Start of Passage for review
The recent oil price decline is not justified by fundamentals, Goldman Sachs says, keeping its estimate of Brent averaging $85 per barrel in Q4.
The move lower in oil prices so far this month has been excessive amid overblown worries about a strategic petroleum reserve (SPR) release and a hit to demand from the COVID resurgence in Europe and the United States, the U.S. investment bank said in a note to clients carried by Argus.
Since the end of October, Brent Crude prices have dropped by $8 per barrel to below $80 late last week. Concerns about the global economy with the return of lockdowns in Europe and expectations of a coordinated release of reserves from the United States and major Asian oil consumers have dragged the price of oil down over the past two weeks.
Goldman Sachs, however, believes that these concerns are excessive.
End of Passage for review
Problem statement
Please update the passage on oil prices from "The move lower" up to and including "carried by Argus." by replacing "overblown" with "exaggerated", and write out the revised section.
Start of Material supplied
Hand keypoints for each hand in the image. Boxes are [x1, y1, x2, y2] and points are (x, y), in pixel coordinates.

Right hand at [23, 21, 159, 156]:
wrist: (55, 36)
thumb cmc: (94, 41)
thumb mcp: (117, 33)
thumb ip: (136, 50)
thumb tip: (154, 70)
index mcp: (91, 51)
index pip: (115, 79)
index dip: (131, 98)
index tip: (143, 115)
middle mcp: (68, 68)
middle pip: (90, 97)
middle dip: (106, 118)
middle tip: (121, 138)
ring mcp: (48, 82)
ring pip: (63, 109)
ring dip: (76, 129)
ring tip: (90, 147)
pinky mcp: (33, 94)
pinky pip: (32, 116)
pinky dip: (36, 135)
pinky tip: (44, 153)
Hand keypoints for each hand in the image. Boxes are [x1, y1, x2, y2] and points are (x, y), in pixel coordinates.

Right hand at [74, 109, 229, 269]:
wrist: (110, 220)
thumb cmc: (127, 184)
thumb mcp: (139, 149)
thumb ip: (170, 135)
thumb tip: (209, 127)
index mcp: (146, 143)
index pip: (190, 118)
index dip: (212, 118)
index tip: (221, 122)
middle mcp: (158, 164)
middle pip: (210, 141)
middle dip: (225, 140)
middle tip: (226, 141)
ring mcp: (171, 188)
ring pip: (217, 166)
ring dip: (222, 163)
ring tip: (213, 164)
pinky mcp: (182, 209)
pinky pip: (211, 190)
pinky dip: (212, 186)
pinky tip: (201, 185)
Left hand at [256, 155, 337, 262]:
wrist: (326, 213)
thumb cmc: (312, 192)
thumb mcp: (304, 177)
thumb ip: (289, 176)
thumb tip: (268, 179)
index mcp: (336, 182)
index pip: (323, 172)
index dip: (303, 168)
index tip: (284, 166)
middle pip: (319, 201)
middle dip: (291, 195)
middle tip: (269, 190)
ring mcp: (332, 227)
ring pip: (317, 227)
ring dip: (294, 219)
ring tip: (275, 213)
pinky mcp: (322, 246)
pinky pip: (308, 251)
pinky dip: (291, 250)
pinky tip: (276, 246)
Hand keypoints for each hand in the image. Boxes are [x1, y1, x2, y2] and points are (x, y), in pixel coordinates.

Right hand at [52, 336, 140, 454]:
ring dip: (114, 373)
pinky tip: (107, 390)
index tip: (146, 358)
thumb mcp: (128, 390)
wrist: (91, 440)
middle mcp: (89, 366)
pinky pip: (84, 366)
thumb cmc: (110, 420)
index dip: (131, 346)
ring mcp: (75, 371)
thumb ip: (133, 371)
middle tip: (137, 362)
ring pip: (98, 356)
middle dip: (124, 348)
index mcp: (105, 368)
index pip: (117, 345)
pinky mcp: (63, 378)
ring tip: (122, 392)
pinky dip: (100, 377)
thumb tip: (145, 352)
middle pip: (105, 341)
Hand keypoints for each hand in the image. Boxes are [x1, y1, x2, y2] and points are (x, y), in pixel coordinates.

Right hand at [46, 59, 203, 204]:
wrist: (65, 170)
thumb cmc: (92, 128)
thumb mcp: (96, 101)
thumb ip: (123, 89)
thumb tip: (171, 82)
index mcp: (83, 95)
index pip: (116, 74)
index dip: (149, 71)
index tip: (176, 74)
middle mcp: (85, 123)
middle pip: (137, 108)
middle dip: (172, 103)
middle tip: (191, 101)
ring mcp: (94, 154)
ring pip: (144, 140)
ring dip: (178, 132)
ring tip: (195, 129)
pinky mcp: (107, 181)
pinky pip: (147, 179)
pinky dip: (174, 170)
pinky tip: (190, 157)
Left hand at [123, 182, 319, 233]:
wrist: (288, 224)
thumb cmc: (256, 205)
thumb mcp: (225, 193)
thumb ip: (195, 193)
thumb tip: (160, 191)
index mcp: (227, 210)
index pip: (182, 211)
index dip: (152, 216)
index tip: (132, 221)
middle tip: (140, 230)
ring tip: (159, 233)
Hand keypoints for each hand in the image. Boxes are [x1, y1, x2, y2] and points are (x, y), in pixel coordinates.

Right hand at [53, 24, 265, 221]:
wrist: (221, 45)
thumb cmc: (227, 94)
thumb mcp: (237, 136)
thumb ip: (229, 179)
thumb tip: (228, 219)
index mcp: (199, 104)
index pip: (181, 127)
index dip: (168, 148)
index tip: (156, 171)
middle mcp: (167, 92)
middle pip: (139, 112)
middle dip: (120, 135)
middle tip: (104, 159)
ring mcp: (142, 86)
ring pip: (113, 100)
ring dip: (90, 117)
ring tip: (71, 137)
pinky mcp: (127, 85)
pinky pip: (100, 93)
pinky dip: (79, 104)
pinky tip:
End of Material supplied
Task answer
The move lower in oil prices so far this month has been excessive amid exaggerated worries about a strategic petroleum reserve (SPR) release and a hit to demand from the COVID resurgence in Europe and the United States, the U.S. investment bank said in a note to clients carried by Argus.